John Cooke (10 July 1944 – 29 April 2022) was an Irish judge who served as a Judge of the High Court from 2008 to 2013 and Judge of the Court of First Instance from 1996 to 2008 and the High Court from 2008 to 2013.

== Early career ==
Cooke was born in 1944 to Kathleen and Richard Cooke, a barrister who practiced until he died aged 94. He obtained BCL and LLB degrees from University College Dublin. He became a barrister in 1966 and a senior counsel in 1980. He was also called to the bars of Northern Ireland, England and Wales, and New South Wales.

His case load was predominantly in commercial litigation and EU law, with expertise in competition law. He appeared in cases in the EU courts.

== Judicial career ==
=== Court of First Instance ===
Cooke became a judge of the Court of First Instance in 1996. He succeeded Donal Barrington as the Irish judge on the court. His term was renewed in 2001 and he concluded his term early in September 2008. He was the judge-rapporteur in Microsoft Corp. v. Commission.

=== High Court ===
He was appointed to the High Court in November 2008. He heard numerous cases involving asylum law while serving on the court. He heard cases involving judicial review, competition law, injunctions, and insolvency law. He approved the appointment of two provisional examiners to the QUINN group in March 2010. He presided in hearings related to the bankruptcy of Seán Dunne. His judgment in Lofinmakin v. Minister for Justice was upheld by the Supreme Court of Ireland.

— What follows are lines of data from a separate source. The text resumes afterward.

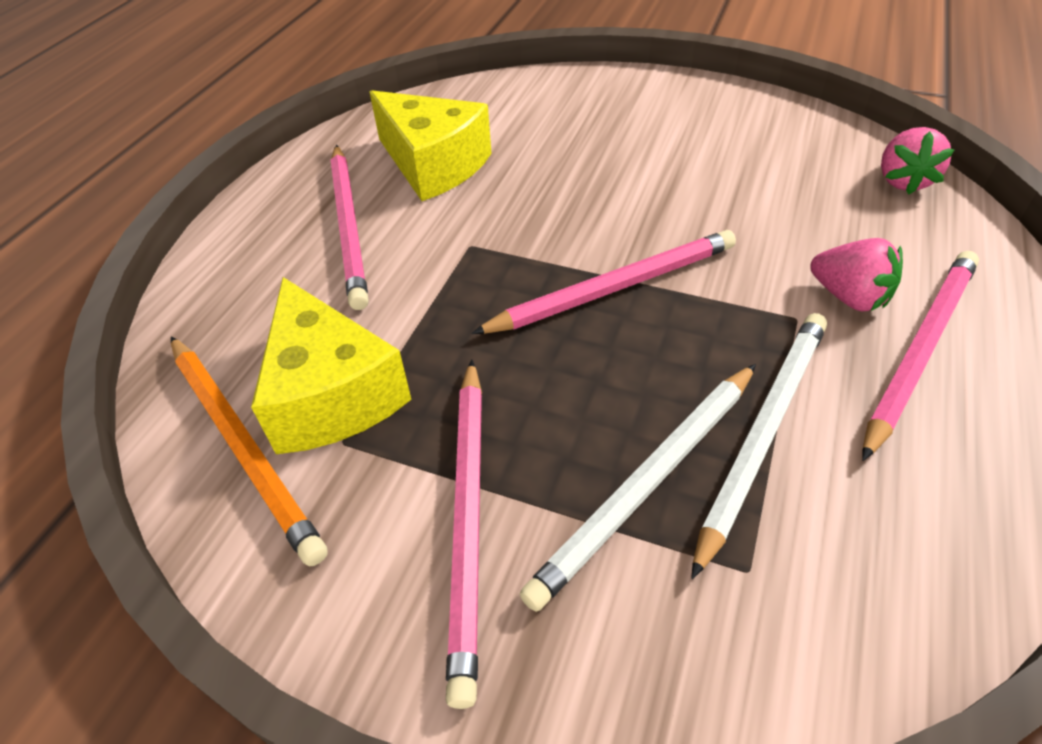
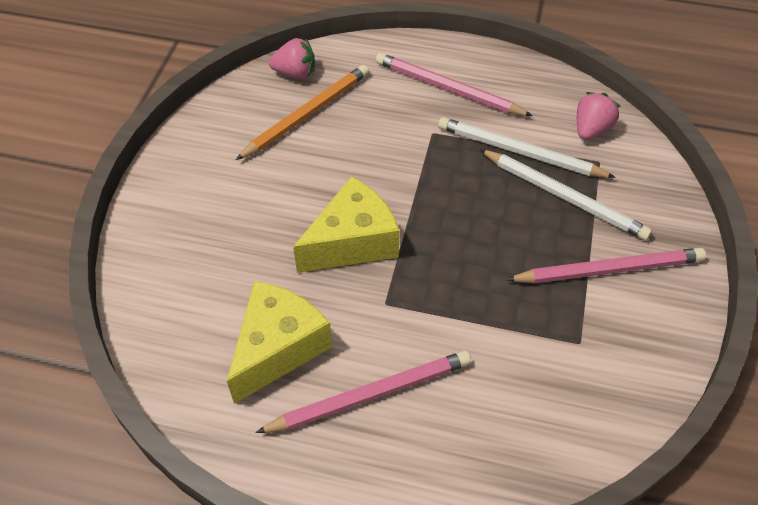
camera: 100 degrees left, 5 degrees up
(243, 445) = (599, 398): orange pencil -> orange pencil (307, 114)
(331, 394) = (545, 358): yellow cheese -> yellow cheese (352, 242)
(614, 288) = (419, 216): pink pencil -> none
(849, 297) = (411, 110): pink strawberry -> pink strawberry (591, 129)

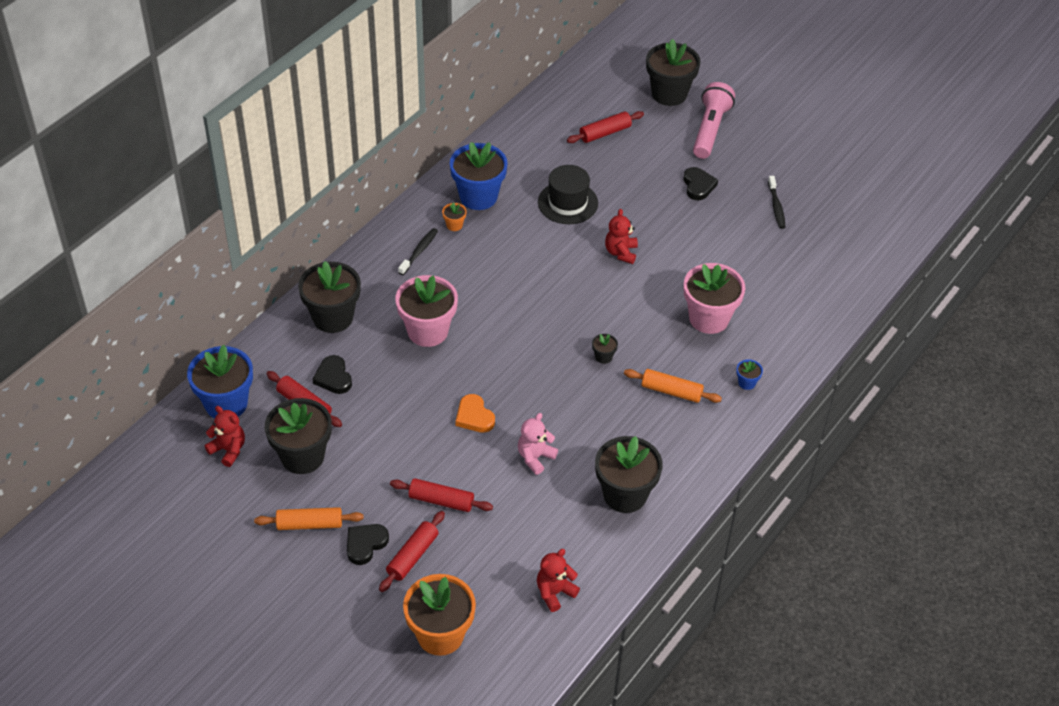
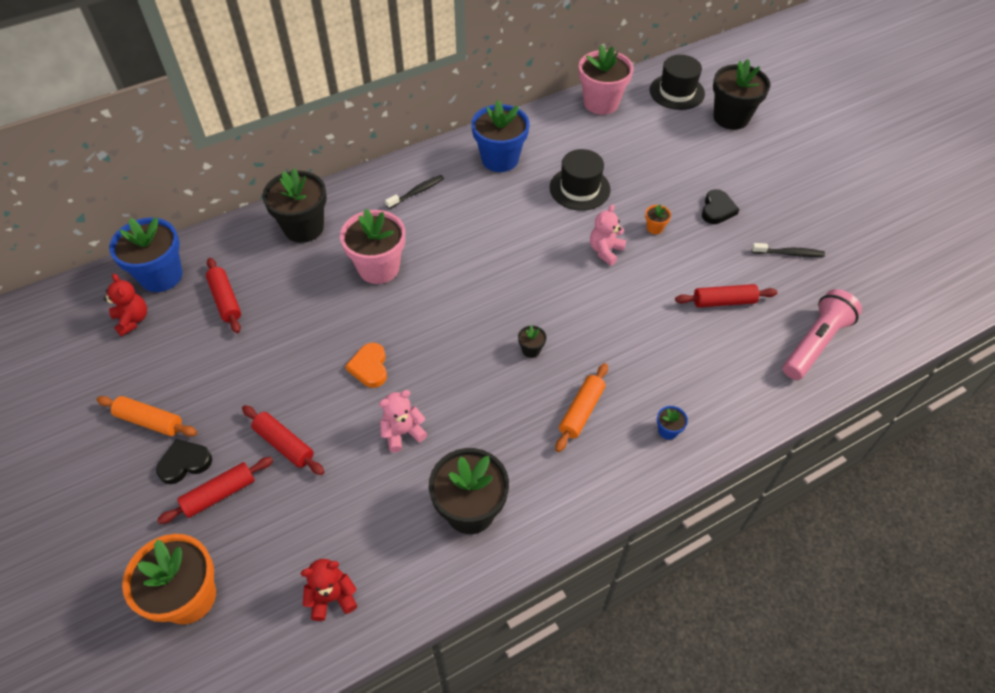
camera: 25 degrees right, 5 degrees up
(302, 456) = (190, 350): black flower pot -> none
(333, 377) = (267, 283): black heart -> none
(454, 225) = (463, 178): orange flower pot -> orange flower pot (654, 228)
(605, 133) = (650, 136): red rolling pin -> red rolling pin (724, 301)
(607, 82) = (677, 92): none -> black hat
(621, 252) = (605, 251): red teddy bear -> pink teddy bear
(671, 391) = (581, 411): orange rolling pin -> orange rolling pin turned 75 degrees clockwise
(709, 318) = (661, 346): pink flower pot -> pink flower pot (601, 103)
(710, 130) = (755, 161): pink flashlight -> pink flashlight (815, 343)
(776, 206) = (789, 253): black toothbrush -> black toothbrush turned 105 degrees counterclockwise

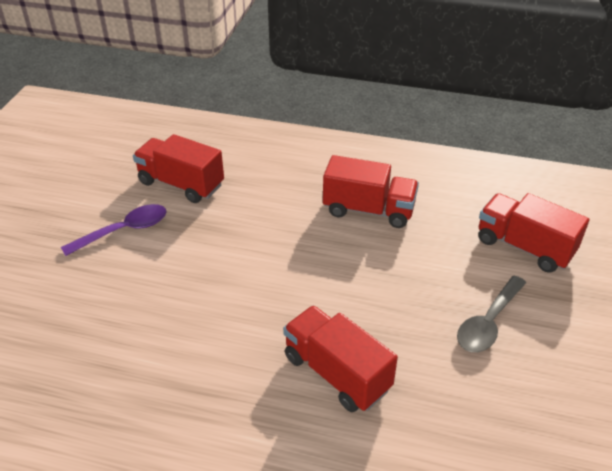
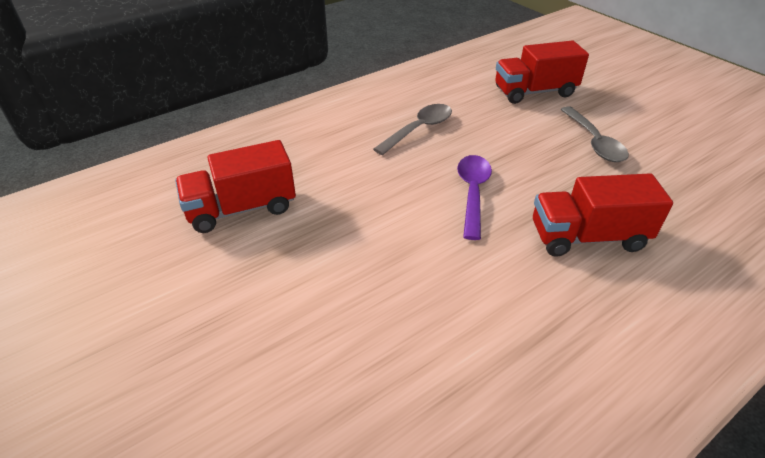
camera: 50 degrees left, 0 degrees up
(124, 231) = (254, 282): purple spoon -> purple spoon (472, 193)
(368, 210) = (419, 129): red truck -> grey spoon

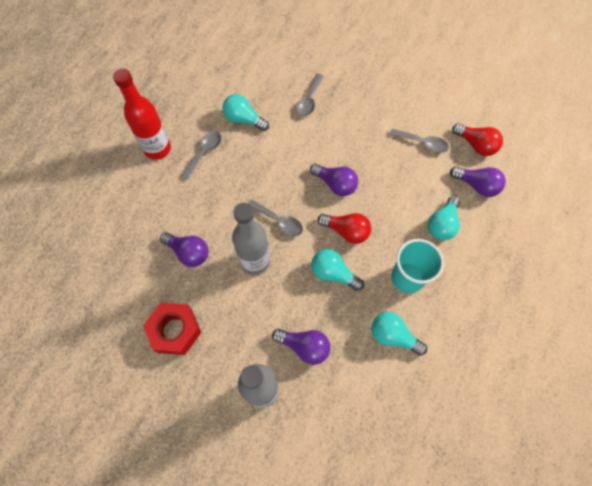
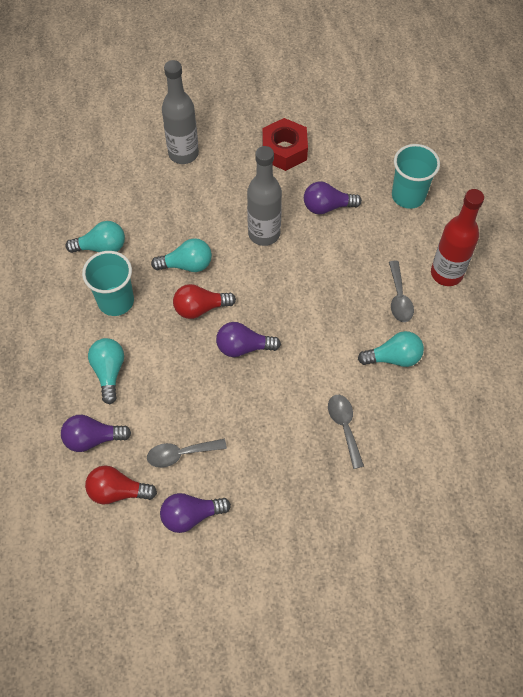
camera: 145 degrees right, 5 degrees down
(122, 221) = (408, 196): none -> turquoise cup
(279, 221) = (270, 279): grey spoon -> none
(304, 346) = (172, 198): purple light bulb -> purple light bulb (191, 515)

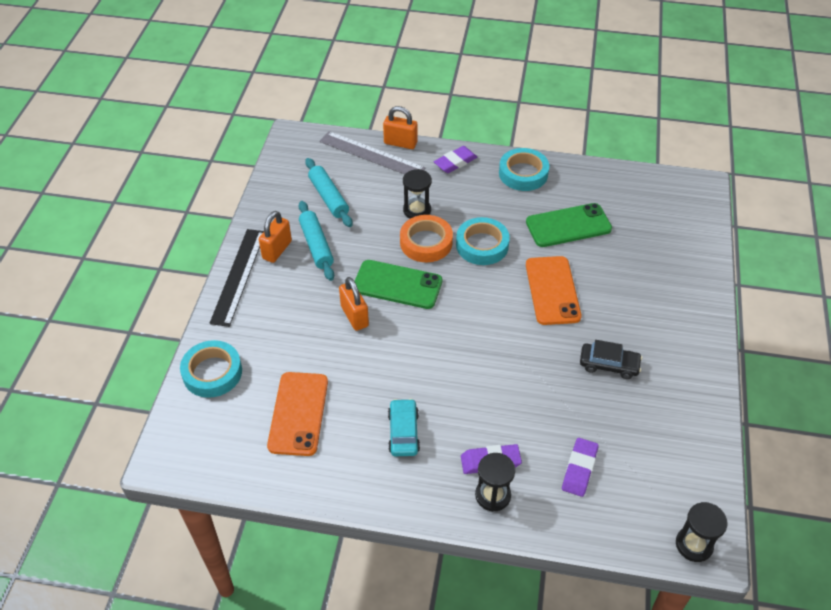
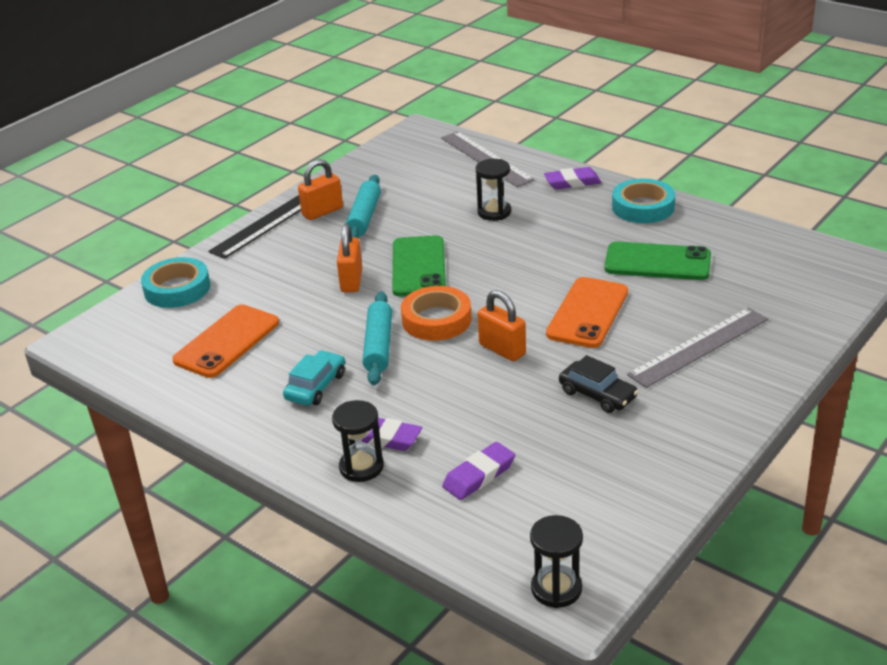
camera: 30 degrees right, 15 degrees down
(328, 197) = (411, 183): turquoise rolling pin -> turquoise rolling pin (378, 346)
(397, 285) = (418, 267): green phone -> green phone turned 45 degrees clockwise
(400, 143) = (525, 155): orange padlock -> orange padlock (502, 349)
(426, 242) = (480, 240): orange tape -> orange tape (436, 319)
(482, 245) = (540, 256): turquoise tape -> none
(646, 297) = (699, 347): none -> grey ruler

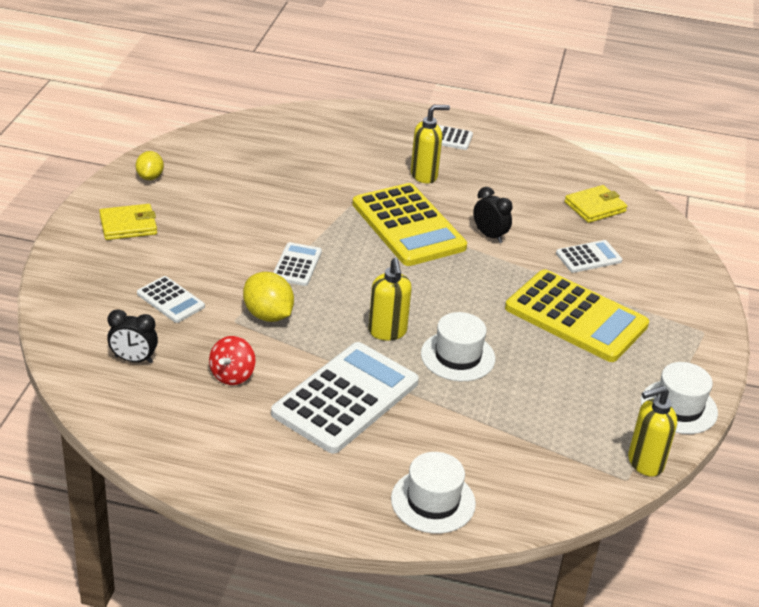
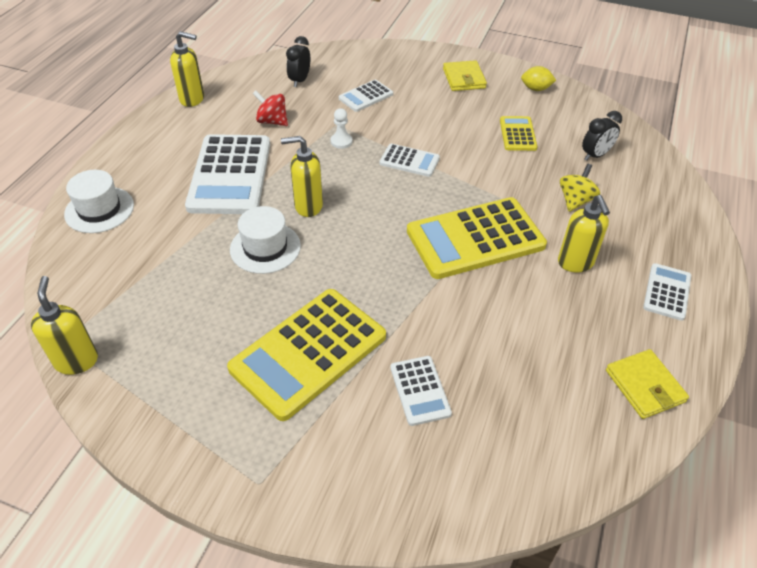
camera: 100 degrees right, 10 degrees up
(185, 459) = (192, 99): none -> yellow soap dispenser
(239, 194) = (517, 134): none -> yellow calculator
(268, 315) = (341, 141): yellow lemon -> white pawn
(341, 168) = (575, 201): none -> yellow spinning top
(346, 398) = (230, 175): white calculator -> white calculator turned 45 degrees clockwise
(489, 236) = (461, 302): black clock -> black clock (595, 155)
(595, 207) = (533, 424): yellow wallet -> yellow wallet (644, 386)
(678, 407) = (140, 414): white hat -> none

Cooke was appointed to chair the Constituency Commission in 2011, which produced reports to the Oireachtas in 2012 and 2013. The 2012 report recommended reducing the number of members of Dáil Éireann by eight.

He retired in December 2013.

== Later career ==
Cooke chaired an inquiry from June 2014 into allegations of surveillance of the Garda Síochána Ombudsman Commission. His report found no evidence of bugging. He was appointed chair of the Irish Financial Services Appeals Tribunal in 2015, with his term renewed in 2020. He was appointed the sole member of a Commission of Investigation into the sale of loans by the National Asset Management Agency known as Project Eagle. The timeframe to report was extended to June 2022 in March 2022.

He acted for the Irish government in relation to the Ireland v Commission case.

== Personal life ==
He was married to Sally and had two children. He died in April 2022, aged 78.